Марк Рихтер остался с ребенком, который ему напоминал о собственных детях. Еще недавно были такими вот маленькими. Асфальтовые, еще не обретшие цвет глаза девочки, напоминали глаза жены, Марии, в те минуты, когда жена сжимала в себе обиду и ее зеленые глаза темнели. Гвидо предоставил Рихтеру право менять пеленки, сам занимался детским питанием: грел на плитке баночки, принесенные медсестрой.
А поезд все стоял. Дни шли, снег замел запасные пути, зачерствел наст на шпалах, состав заиндевел.
Приходили солдаты, переодетые в белые врачебные халаты, и врачи, одетые в пеструю рванину. Щупали пульс, проверяли багаж. Наконец, паспорта вернули.
Может быть, и впрямь дело в вирусе: липучая зараза, как известно, приходит всегда во время войны. Вот и сто лет назад накрыло Европу испанкой – и как раз во время большой бойни. На Первой мировой поубивали изрядно народу, но еще больше перемерло от никому не понятной заразы. Солдаты (или врачи?) советовали всем носить маски. Но масок не было.
– Маски у вас есть? – спрашивала попутчиков взволнованная Жанна.
– Противогазов даже нет, – отвечал злой Кристоф.
– Зачем противогазы, лучше венецианские полумаски, – говорил итальянец. Но Бруно мрачнел день ото дня.
– Вирус придумали американцы, – говорил Кристоф, скалясь. – Сварганили вирус в секретных лабораториях и выпустили в Европе. Химическое оружие, понятно? Чтобы людей превратить в роботов, понятно?

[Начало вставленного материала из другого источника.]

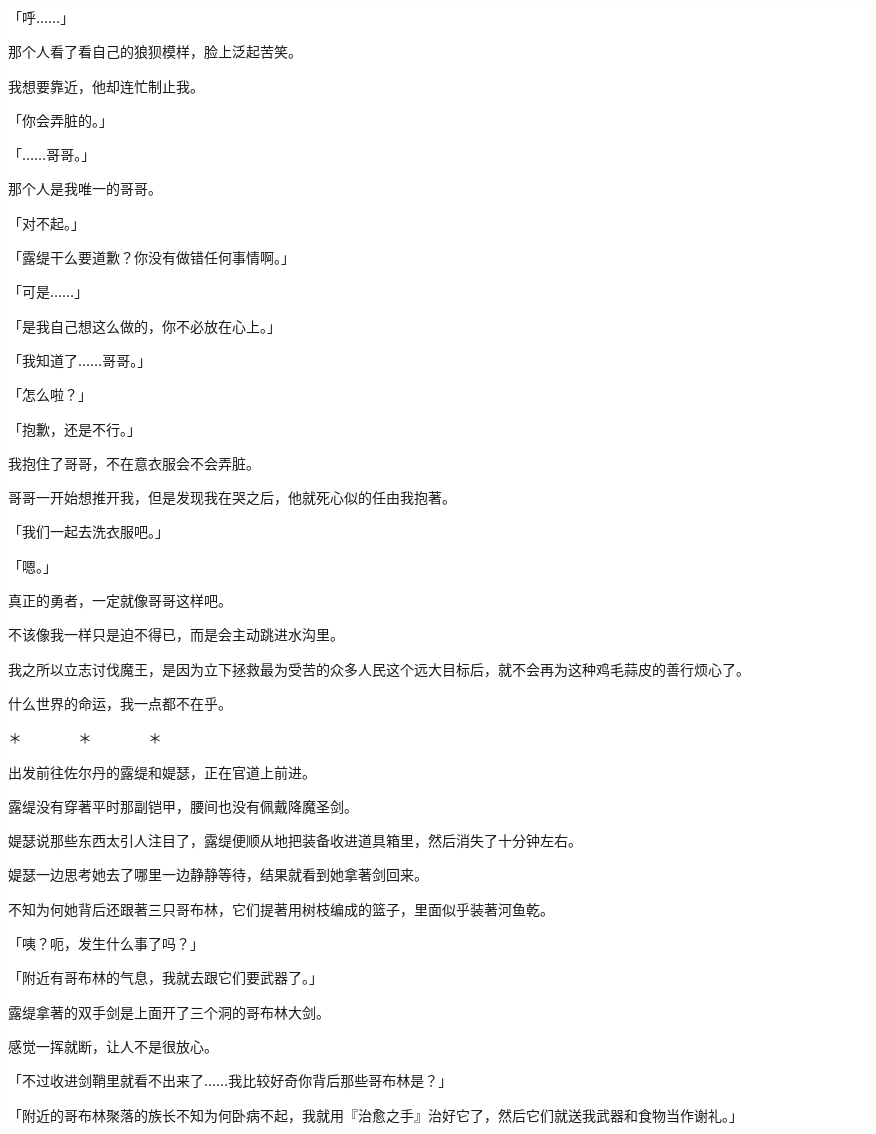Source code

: 「呼……」

那个人看了看自己的狼狈模样，脸上泛起苦笑。

我想要靠近，他却连忙制止我。

「你会弄脏的。」

「……哥哥。」

那个人是我唯一的哥哥。

「对不起。」

「露缇干么要道歉？你没有做错任何事情啊。」

「可是……」

「是我自己想这么做的，你不必放在心上。」

「我知道了……哥哥。」

「怎么啦？」

「抱歉，还是不行。」

我抱住了哥哥，不在意衣服会不会弄脏。

哥哥一开始想推开我，但是发现我在哭之后，他就死心似的任由我抱著。

「我们一起去洗衣服吧。」

「嗯。」

真正的勇者，一定就像哥哥这样吧。

不该像我一样只是迫不得已，而是会主动跳进水沟里。

我之所以立志讨伐魔王，是因为立下拯救最为受苦的众多人民这个远大目标后，就不会再为这种鸡毛蒜皮的善行烦心了。

什么世界的命运，我一点都不在乎。

＊　　　　＊　　　　＊

出发前往佐尔丹的露缇和媞瑟，正在官道上前进。

露缇没有穿著平时那副铠甲，腰间也没有佩戴降魔圣剑。

媞瑟说那些东西太引人注目了，露缇便顺从地把装备收进道具箱里，然后消失了十分钟左右。

媞瑟一边思考她去了哪里一边静静等待，结果就看到她拿著剑回来。

不知为何她背后还跟著三只哥布林，它们提著用树枝编成的篮子，里面似乎装著河鱼乾。

「咦？呃，发生什么事了吗？」

「附近有哥布林的气息，我就去跟它们要武器了。」

露缇拿著的双手剑是上面开了三个洞的哥布林大剑。

感觉一挥就断，让人不是很放心。

「不过收进剑鞘里就看不出来了……我比较好奇你背后那些哥布林是？」

「附近的哥布林聚落的族长不知为何卧病不起，我就用『治愈之手』治好它了，然后它们就送我武器和食物当作谢礼。」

Три недели пассажиры маялись, не покидая свои купе, бранили путинский режим и американский вирус. С бургундского перешли на водку, покупали скверное пойло у алкашей на перроне. Кристоф научил итальянца пить стакан залпом. Белорусские бабки совали в окна вагона кастрюли с картошкой да картофельные пирожки, продавали пассажирам драники – картофельные блины; у белорусов кулинария сводится к вариантам картофельных блюд. Обвыклись пассажиры в Орше; а как поезд тронулся, тут и новости подоспели. Согнали российские войска к границе с Украиной, объявили по всем каналам: мол, идут учения; и – помертвели пассажиры. Поняли, что будет война.
Снег все шел. От Орши до Смоленска несколько часов пути, а под Смоленском – опять военный грузовик поперек железнодорожного полотна.